According to the report, “over half (53 per cent) want a tenure-track university or full-time, permanent college job, and this desire holds even for people who have been teaching for 16–20 years.”
Additionally, “[o]nly 25 per cent said, unequivocally, that they do not want a tenure-track or permanent, full-time academic appointment. The remainder is unsure whether or not they want a tenure-track appointment.”
Birdsell Bauer asserts that the vast majority of contract academics are neither grad students nor happy moonlighters. “Contract academic staff do not largely work part-time hours, and they have no job security,” she says. “Contrary to popular myths that contract faculty only teach, the survey shows that a considerable percentage of respondents also participate in both research and service, although most are not paid for it.”
Job security is the top concern of contract academic staff. “Only 21 per cent of respondents had non-academic full-time, permanent work. If there is a ‘majority’ group among our respondents, it is people who are trying to make a full-time career out of working at a post-secondary institution,” the report concludes.
The survey results also reveal that “[w]omen and racialized contract academic staff work more hours per course per week than their colleagues and are overrepresented in low income categories; [t]wo-thirds (of respondents) said their mental health has been negatively impacted by the contingent nature of their employment; and [j]ust 19 per cent of those surveyed think the post-secondary institution where they work are model employers and supporters of good jobs.”
Many respondents detailed the toll their precarious employment has taken on their self-esteem and mental health.
“I don’t talk about my work much because despite being an expert in my field, my insecure working conditions devalue who I am — my social identity.”
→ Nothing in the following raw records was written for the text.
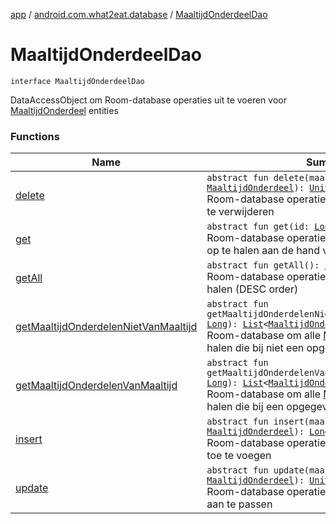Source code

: [app](../../index.md) / [android.com.what2eat.database](../index.md) / [MaaltijdOnderdeelDao](./index.md)

# MaaltijdOnderdeelDao

`interface MaaltijdOnderdeelDao`

DataAccessObject om Room-database operaties uit te voeren voor [MaaltijdOnderdeel](../../android.com.what2eat.model/-maaltijd-onderdeel/index.md) entities

### Functions

| Name | Summary |
|---|---|
| [delete](delete.md) | `abstract fun delete(maaltijdOnderdeel: `[`MaaltijdOnderdeel`](../../android.com.what2eat.model/-maaltijd-onderdeel/index.md)`): `[`Unit`](https://kotlinlang.org/api/latest/jvm/stdlib/kotlin/-unit/index.html)<br>Room-database operatie om een [MaaltijdOnderdeel](../../android.com.what2eat.model/-maaltijd-onderdeel/index.md) te verwijderen |
| [get](get.md) | `abstract fun get(id: `[`Long`](https://kotlinlang.org/api/latest/jvm/stdlib/kotlin/-long/index.html)`): `[`MaaltijdOnderdeel`](../../android.com.what2eat.model/-maaltijd-onderdeel/index.md)`?`<br>Room-database operatie om een [MaaltijdOnderdeel](../../android.com.what2eat.model/-maaltijd-onderdeel/index.md) op te halen aan de hand van een opgegeven id |
| [getAll](get-all.md) | `abstract fun getAll(): `[`List`](https://kotlinlang.org/api/latest/jvm/stdlib/kotlin.collections/-list/index.html)`<`[`MaaltijdOnderdeel`](../../android.com.what2eat.model/-maaltijd-onderdeel/index.md)`>?`<br>Room-database operatie om alle [Maaltijd](../../android.com.what2eat.model/-maaltijd/index.md) op te halen (DESC order) |
| [getMaaltijdOnderdelenNietVanMaaltijd](get-maaltijd-onderdelen-niet-van-maaltijd.md) | `abstract fun getMaaltijdOnderdelenNietVanMaaltijd(maaltijdId: `[`Long`](https://kotlinlang.org/api/latest/jvm/stdlib/kotlin/-long/index.html)`): `[`List`](https://kotlinlang.org/api/latest/jvm/stdlib/kotlin.collections/-list/index.html)`<`[`MaaltijdOnderdeel`](../../android.com.what2eat.model/-maaltijd-onderdeel/index.md)`>?`<br>Room-database om alle [MaaltijdOnderdeel](../../android.com.what2eat.model/-maaltijd-onderdeel/index.md) op te halen die bij niet een opgegeven [Maaltijd](../../android.com.what2eat.model/-maaltijd/index.md) horen |
| [getMaaltijdOnderdelenVanMaaltijd](get-maaltijd-onderdelen-van-maaltijd.md) | `abstract fun getMaaltijdOnderdelenVanMaaltijd(maaltijdId: `[`Long`](https://kotlinlang.org/api/latest/jvm/stdlib/kotlin/-long/index.html)`): `[`List`](https://kotlinlang.org/api/latest/jvm/stdlib/kotlin.collections/-list/index.html)`<`[`MaaltijdOnderdeel`](../../android.com.what2eat.model/-maaltijd-onderdeel/index.md)`>?`<br>Room-database om alle [MaaltijdOnderdeel](../../android.com.what2eat.model/-maaltijd-onderdeel/index.md) op te halen die bij een opgegeven [Maaltijd](../../android.com.what2eat.model/-maaltijd/index.md) horen |
| [insert](insert.md) | `abstract fun insert(maaltijdOnderdeel: `[`MaaltijdOnderdeel`](../../android.com.what2eat.model/-maaltijd-onderdeel/index.md)`): `[`Long`](https://kotlinlang.org/api/latest/jvm/stdlib/kotlin/-long/index.html)<br>Room-database operatie om een [MaaltijdOnderdeel](../../android.com.what2eat.model/-maaltijd-onderdeel/index.md) toe te voegen |
| [update](update.md) | `abstract fun update(maaltijdOnderdeel: `[`MaaltijdOnderdeel`](../../android.com.what2eat.model/-maaltijd-onderdeel/index.md)`): `[`Unit`](https://kotlinlang.org/api/latest/jvm/stdlib/kotlin/-unit/index.html)<br>Room-database operatie om een [MaaltijdOnderdeel](../../android.com.what2eat.model/-maaltijd-onderdeel/index.md) aan te passen |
“Contract work is unstable and unreliable. I work as much as possible in order to build up my savings in case one term or one year I do not get any work. I’ve given up all other parts of my life to work as much as possible out of fear and instability.”
“I have been teaching at this institution for almost 30 years and like other contract academic faculty have never been recognized for my years of service at the annual service recognition awards.”
“I have never had a ‘real job’ that’s full time with benefits. It is always precarious under-employment that takes more than 40 hours per week. My wife is the main breadwinner. I have no way to say this to people that sounds good. It’s becoming a major trigger for anxiety.”
The survey results are unsurprising to CAUT Contract Academic Staff Committee chair Sarika Bose.
“From anecdotes I’ve heard for decades, and experientially, the results are spot on and the working conditions described aren’t optimal for contract academic staff, or for students and learning,” she notes. “The mental health of contract academics is being affected, with many burning out and leaving. The isolation provoked by the system is a huge problem, creating disengagement and making it difficult to supervise students and contribute new knowledge as trained researchers and scientists. It diminishes the integrity of the university as a whole.”
Many respondents said they’d given up trying to self-fund and find time to do research, which is expected but unsupported by most institutions. One respondent described how their success in research was mainly due to support from academics outside their institution: “I have worked on a national and international research team for 10 years so I regularly lecture and contribute to international research. I regularly receive grants for projects and travel both nationally and regionally. My research is not supported by my university as I am a part-time faculty but instead by colleagues from other universities.”
Bose says education and increased institutional transparency are needed in order to change the tide. “We need to feel we have a community of scholars. We can reverse the growing reliance on contract academics, but we need the support of all colleagues as a solid and unified voice.”
The survey was open to contract academic teaching staff at Canadian post-secondary institutions who taught at least one course in the 2016–2017 academic year.